### DATA SUPPLIED
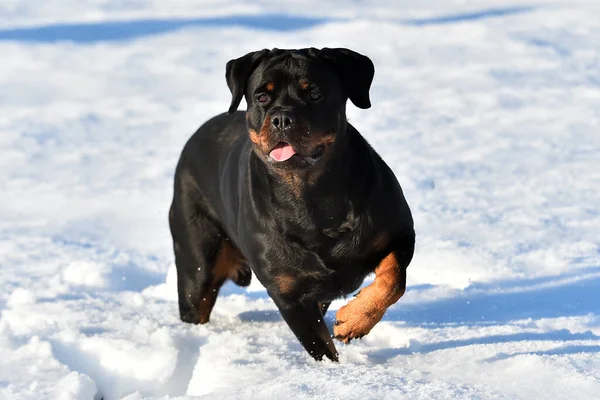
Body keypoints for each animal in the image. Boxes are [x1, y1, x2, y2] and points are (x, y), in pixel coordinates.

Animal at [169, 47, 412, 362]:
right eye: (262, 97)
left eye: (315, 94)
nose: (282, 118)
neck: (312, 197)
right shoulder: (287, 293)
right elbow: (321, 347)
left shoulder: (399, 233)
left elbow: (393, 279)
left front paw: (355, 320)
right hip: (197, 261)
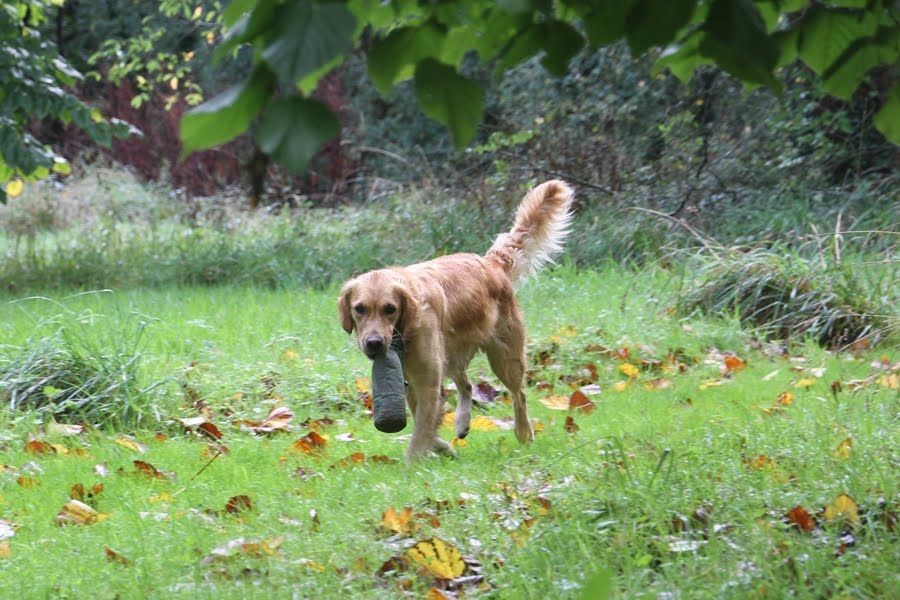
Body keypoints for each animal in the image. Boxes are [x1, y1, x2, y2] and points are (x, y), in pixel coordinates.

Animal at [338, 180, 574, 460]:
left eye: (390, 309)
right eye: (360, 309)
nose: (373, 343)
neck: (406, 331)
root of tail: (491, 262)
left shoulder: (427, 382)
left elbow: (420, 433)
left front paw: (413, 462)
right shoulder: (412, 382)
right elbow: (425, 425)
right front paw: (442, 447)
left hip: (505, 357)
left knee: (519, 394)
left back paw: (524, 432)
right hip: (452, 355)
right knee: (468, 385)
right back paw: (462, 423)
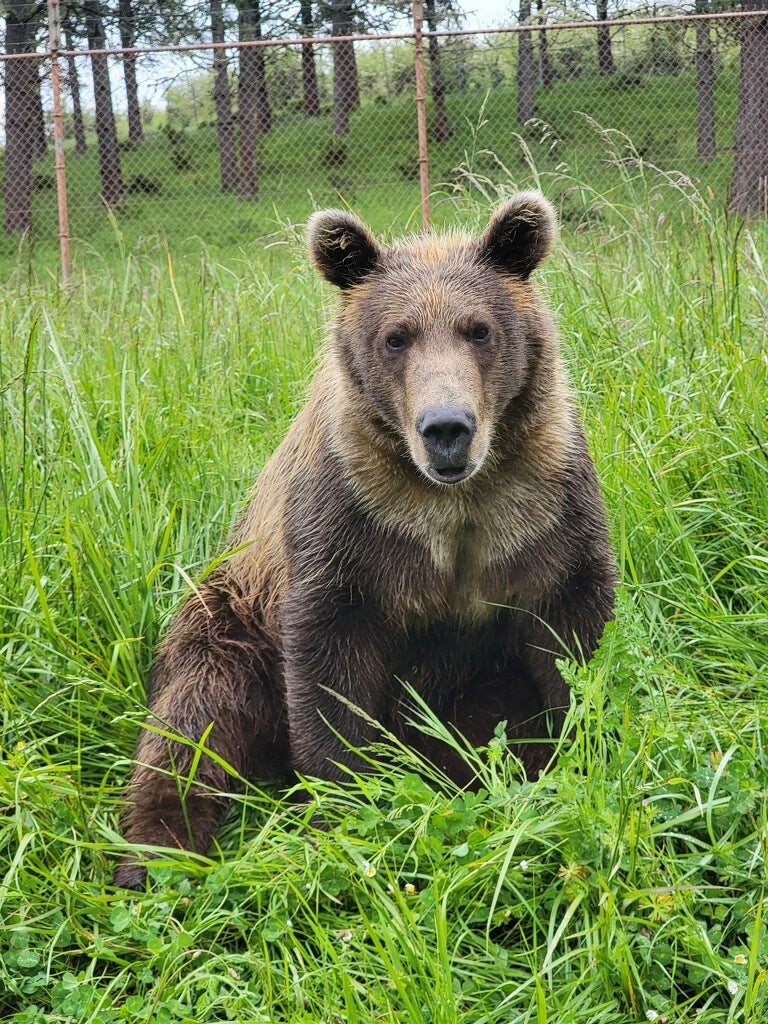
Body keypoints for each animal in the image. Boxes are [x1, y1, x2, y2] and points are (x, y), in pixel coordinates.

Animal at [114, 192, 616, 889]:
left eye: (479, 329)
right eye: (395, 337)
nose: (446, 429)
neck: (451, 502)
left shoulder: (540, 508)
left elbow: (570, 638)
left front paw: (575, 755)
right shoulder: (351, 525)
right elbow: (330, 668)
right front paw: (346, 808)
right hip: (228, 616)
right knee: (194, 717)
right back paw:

### ABOUT THIS TASK
The line with "right front paw: (346, 808)", the last line of the data above, and every line between them should be duplicated exactly, with nothing else.

### ANSWER FOR THE TASK
right front paw: (346, 808)
right hip: (228, 616)
right knee: (194, 717)
right back paw:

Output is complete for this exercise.